The following day we go to our work site, the John F Kennedy Medical Center, for orientation and a tour. Literally and figuratively a shadow of its former self, once the medical state-of-the-art, shining star of Western Africa, a third of the buildings on the campus are more bombed out concrete remnants from senseless destruction during the fourteen year civil war. The rest are all in bad need of lots more than cosmetic repair. Poorly lit, at times dark, hallways lined with over filled benches served as waiting areas for various outpatient departments. As typical for the third world, patients came very early in the morning and waited all day for the possibly of being seen. Some areas of the hospital seemed and adequately supplied and staffed. The physical therapy department was staffed with well trained therapists who had adequate equipment, either older things in good repair or ingeniously things made for locally available material, as well as supplies for their very busy prosthetic limb clinic. The emergency room, the intensive care unit and the general medical floor were quite the opposite. Typically out of daily supplies like gloves, and with medical equipment both in short supply and often non-functional, the quality of care was certainly affected. I didn’t see one heart monitor in the six bed open ward optimistically called the ICU; of the two oxygen concentrators in the entire place, the one I witnessed didn’t function when needed; there are but two ECG machines; the lab results were often delayed for lack of reagents; the one x-ray machine in the hospital was a portable one and gave poor quality films, and on and on.

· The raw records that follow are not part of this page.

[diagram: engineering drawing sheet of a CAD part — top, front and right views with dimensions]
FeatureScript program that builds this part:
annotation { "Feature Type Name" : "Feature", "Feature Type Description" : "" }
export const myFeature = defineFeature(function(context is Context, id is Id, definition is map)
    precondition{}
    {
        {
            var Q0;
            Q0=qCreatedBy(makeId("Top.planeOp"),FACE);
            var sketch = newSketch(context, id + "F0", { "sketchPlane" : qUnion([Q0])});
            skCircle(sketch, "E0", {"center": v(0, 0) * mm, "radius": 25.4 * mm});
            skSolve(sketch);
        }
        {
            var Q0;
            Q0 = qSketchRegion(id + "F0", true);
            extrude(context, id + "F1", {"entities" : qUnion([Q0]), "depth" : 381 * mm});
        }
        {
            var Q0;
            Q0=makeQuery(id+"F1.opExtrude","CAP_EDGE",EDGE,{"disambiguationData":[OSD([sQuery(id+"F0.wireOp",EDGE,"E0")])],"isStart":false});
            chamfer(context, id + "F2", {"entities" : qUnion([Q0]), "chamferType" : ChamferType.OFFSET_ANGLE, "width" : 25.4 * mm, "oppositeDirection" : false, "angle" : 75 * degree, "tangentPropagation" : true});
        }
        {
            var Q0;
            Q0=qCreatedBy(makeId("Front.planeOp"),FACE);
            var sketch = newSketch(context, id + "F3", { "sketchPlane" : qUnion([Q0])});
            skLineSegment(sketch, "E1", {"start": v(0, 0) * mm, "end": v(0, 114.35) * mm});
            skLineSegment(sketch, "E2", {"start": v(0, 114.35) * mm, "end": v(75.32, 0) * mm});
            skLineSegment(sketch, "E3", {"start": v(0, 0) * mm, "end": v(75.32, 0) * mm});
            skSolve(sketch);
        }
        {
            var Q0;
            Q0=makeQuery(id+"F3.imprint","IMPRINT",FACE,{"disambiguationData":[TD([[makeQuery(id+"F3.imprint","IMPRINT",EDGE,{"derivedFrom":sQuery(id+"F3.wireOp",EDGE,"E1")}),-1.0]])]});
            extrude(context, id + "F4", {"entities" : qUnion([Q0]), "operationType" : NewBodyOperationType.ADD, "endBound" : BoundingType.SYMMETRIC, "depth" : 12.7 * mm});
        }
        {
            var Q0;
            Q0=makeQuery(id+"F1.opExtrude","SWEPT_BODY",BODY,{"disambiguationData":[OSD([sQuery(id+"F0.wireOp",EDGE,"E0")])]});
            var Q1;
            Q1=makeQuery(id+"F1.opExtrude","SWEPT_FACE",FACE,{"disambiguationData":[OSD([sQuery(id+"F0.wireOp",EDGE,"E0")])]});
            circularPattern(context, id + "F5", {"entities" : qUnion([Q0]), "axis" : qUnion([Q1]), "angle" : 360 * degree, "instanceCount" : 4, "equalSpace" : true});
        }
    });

I then met with the Chief Medical Officer of the hospital to find out how we could best help. Dr. Robert Dennis, a plastic surgeon practicing in the U.S. for the past 20 years had been recruited by Mde. Sirlief, the country’s recently elected president, to return to country of birth and head up the hospital’s effort to return to its former state of prestige. I told him that with medicine we had with us, I was prepared to supplement the hospital’s general outpatient clinic by seeing patients as we had done in Ghana or help in anyway else. “Education” is what his professional staff of interns, medical students and physician assistants most needed he said. Therefore, I would spend my time running teaching rounds on the medical floor in the mornings and mentoring them as they attend patients in the outpatient clinic in the afternoons.